There is little music (or any art) that cannot be perceived as derivative any more if you are willing to stretch for argument enough. Music is, after all, entertainment and nothing more. And entertainment, like art, is in the eye of the beholder. You are free to have your opinion but why you think it is more valuable than millions of others is puzzling. Especially since you don't pay any more for music than others which makes your opinion no more and no less valuable. Those who cannot do, become critics.


Sharear or whatever your name is: 

I think you are the one who is confused (and possibly jealous). As someone who was a budding musician as well as a journalist writing music reviews, my experience is that most "music journalists" are musician wanna-be's. Especially those writing for "blogs" and not really published. 
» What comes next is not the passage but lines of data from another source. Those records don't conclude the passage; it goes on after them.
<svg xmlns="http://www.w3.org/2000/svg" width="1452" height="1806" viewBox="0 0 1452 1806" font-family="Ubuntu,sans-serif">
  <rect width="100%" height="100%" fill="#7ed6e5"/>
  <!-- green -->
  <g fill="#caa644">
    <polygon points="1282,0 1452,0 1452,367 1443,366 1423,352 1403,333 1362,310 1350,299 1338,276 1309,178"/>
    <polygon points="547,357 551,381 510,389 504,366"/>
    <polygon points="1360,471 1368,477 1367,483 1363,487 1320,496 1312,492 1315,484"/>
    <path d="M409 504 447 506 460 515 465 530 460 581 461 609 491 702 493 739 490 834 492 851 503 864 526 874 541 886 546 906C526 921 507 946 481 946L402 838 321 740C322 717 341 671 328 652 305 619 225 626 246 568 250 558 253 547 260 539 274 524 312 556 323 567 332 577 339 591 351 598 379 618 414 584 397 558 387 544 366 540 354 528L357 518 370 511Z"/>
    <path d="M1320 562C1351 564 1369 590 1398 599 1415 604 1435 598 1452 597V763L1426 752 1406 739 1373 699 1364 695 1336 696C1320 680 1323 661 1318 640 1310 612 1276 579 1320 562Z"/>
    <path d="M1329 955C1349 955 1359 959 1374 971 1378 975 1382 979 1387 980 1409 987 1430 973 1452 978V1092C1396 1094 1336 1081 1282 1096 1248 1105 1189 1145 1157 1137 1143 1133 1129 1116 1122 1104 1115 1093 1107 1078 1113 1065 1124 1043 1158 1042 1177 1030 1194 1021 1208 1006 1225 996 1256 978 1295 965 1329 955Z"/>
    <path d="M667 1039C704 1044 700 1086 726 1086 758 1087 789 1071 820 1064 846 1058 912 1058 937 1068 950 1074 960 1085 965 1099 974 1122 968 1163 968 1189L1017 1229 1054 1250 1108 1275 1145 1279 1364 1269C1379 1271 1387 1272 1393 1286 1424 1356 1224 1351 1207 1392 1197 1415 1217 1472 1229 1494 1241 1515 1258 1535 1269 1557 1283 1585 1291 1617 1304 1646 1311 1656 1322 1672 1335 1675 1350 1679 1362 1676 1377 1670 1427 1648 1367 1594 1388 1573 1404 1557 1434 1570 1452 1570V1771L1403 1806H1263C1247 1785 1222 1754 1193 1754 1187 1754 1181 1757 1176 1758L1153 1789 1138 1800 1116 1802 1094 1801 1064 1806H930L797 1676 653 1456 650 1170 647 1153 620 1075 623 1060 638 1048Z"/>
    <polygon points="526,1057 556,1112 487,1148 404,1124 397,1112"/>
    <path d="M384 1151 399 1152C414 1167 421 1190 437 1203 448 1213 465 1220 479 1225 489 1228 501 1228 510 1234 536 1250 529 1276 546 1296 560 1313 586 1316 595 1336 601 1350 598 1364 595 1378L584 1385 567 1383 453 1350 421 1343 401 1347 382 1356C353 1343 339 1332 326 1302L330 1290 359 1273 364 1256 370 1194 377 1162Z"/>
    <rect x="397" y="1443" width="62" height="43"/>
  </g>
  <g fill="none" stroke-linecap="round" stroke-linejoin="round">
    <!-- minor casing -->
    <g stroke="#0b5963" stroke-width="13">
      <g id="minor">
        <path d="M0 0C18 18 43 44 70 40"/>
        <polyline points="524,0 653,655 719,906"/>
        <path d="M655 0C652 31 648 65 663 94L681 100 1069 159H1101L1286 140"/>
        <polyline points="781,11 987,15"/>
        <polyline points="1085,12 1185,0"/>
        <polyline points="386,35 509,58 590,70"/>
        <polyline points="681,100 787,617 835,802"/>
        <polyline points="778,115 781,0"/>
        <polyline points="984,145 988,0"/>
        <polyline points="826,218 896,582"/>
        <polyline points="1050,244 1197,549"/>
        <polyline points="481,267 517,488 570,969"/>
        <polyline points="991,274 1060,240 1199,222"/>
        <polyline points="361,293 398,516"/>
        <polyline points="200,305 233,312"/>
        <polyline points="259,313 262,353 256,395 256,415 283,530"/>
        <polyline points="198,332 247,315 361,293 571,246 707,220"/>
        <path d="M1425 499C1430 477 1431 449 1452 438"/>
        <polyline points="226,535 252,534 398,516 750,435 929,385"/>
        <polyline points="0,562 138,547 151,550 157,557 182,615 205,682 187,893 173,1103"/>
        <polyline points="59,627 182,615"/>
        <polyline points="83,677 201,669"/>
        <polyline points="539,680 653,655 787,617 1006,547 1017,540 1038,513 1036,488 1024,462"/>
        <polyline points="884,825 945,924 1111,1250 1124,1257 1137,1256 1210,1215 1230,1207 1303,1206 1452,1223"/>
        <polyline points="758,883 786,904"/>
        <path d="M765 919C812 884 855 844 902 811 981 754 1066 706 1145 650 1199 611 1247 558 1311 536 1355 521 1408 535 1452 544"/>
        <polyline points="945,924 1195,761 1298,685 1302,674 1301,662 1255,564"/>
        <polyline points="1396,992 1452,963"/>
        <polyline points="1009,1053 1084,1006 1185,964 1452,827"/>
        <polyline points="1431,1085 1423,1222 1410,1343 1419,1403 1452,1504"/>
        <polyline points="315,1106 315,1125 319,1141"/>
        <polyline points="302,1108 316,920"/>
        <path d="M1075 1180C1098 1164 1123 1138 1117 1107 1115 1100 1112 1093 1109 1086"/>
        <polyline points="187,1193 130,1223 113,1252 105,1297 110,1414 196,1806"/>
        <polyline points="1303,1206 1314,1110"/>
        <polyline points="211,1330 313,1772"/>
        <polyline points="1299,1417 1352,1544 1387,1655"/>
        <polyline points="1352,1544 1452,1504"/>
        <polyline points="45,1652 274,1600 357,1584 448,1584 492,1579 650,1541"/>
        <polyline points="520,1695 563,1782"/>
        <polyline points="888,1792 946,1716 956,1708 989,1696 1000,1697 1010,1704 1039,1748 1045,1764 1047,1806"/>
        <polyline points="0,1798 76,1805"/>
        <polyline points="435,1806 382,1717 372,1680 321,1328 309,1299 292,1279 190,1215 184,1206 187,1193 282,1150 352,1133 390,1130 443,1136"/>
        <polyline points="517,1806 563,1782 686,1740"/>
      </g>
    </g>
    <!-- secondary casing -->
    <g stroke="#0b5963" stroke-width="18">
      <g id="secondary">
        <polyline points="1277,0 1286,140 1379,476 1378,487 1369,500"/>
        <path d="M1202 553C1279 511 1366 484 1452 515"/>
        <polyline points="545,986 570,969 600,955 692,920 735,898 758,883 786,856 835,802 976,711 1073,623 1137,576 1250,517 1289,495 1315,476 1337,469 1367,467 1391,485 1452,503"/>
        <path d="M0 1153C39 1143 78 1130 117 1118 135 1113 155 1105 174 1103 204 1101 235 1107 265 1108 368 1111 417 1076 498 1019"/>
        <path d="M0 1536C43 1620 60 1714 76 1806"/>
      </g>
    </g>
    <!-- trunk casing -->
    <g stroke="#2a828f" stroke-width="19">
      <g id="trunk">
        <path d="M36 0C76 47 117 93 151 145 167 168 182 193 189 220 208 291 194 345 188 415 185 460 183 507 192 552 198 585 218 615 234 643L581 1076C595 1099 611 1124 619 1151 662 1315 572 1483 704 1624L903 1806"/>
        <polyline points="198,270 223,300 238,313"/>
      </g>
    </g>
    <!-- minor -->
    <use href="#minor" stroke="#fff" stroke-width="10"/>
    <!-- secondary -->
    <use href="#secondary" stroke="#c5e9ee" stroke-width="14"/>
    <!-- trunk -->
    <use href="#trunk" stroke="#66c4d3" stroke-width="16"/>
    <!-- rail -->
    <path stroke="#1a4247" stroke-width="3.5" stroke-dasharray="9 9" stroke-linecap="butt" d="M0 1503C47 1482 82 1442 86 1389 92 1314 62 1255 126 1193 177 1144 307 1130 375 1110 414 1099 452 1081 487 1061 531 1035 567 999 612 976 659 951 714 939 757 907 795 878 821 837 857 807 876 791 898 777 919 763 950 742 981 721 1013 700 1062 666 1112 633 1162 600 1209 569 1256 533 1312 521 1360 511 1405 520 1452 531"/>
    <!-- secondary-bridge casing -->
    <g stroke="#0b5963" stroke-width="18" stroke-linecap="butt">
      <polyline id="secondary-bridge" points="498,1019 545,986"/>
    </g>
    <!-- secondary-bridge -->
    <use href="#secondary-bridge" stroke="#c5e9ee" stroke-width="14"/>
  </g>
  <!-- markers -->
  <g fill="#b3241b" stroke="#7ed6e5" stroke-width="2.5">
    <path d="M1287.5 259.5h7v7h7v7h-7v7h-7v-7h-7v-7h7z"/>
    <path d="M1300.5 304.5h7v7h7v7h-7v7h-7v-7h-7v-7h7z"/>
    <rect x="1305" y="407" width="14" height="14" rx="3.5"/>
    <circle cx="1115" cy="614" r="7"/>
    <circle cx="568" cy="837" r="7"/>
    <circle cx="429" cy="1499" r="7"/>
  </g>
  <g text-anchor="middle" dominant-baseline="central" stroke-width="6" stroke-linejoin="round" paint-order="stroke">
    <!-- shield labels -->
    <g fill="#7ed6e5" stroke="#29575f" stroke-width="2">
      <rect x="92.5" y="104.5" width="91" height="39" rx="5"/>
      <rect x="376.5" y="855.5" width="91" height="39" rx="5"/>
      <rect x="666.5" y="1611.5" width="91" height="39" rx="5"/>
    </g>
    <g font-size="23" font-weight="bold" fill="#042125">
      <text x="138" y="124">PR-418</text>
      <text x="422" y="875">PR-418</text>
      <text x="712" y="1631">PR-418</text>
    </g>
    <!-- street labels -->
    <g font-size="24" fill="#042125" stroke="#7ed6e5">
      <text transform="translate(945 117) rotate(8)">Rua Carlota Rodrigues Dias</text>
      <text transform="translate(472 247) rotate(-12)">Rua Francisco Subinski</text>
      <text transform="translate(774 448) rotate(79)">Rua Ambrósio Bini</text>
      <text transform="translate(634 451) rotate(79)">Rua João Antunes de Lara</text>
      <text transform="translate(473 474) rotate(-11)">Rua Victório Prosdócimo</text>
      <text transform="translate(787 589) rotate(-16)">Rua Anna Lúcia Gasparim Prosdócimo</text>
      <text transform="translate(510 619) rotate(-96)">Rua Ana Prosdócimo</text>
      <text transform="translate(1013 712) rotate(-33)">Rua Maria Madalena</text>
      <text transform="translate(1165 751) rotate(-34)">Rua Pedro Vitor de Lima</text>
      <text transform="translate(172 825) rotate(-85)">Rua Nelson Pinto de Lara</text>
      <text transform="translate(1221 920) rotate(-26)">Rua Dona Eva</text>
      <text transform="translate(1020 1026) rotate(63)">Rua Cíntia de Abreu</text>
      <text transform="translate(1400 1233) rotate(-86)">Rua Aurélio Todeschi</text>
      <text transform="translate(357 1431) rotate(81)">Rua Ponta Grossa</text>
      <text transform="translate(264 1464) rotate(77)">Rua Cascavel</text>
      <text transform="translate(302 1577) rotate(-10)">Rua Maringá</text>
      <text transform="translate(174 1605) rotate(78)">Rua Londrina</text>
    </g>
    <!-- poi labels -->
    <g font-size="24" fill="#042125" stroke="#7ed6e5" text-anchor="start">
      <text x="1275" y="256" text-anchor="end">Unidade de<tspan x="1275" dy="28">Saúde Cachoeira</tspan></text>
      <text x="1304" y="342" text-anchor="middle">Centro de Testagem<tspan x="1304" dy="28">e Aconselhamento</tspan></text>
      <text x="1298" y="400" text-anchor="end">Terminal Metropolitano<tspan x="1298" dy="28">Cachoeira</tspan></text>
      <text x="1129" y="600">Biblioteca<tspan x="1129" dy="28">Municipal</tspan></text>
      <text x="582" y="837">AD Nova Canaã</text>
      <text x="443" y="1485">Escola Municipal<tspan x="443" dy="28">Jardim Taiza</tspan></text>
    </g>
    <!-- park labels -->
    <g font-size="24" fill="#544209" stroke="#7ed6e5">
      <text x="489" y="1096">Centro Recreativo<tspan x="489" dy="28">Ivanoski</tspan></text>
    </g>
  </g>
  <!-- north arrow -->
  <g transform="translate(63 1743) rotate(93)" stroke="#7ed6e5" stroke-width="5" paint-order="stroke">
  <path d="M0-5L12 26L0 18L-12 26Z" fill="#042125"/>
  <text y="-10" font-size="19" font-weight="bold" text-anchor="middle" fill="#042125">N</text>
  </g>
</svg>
Also, get your facts straight about these "jerks". Monahan is usually out front with keyboards, not a guitar. Additionally, if you LISTEN, he can deftly move from Tenor to Falsetto and does so frequently. (Feel free to look those terms up on Wikipedia). He's no Tim Finn Falsetto (please - again, I understand you'll have to do some additional research here) but he delivers with a punch. 

"This lyric means he wants to throw away his love in a trash bag". Really? This is a well-researched or well thought out review/comment? If I were your editor (from the looks of it you don't even have one) I'd have recommended you move the next stage of your career to McDonald's. I'm not a huge Train fan, don't own their last two records, but this is an extremely poor excuse for a music review. Feel free to contact me directly, I'd be happy to give you free journalism tutoring. Good grief! 

Oh by the way - Happy 13th Birthday.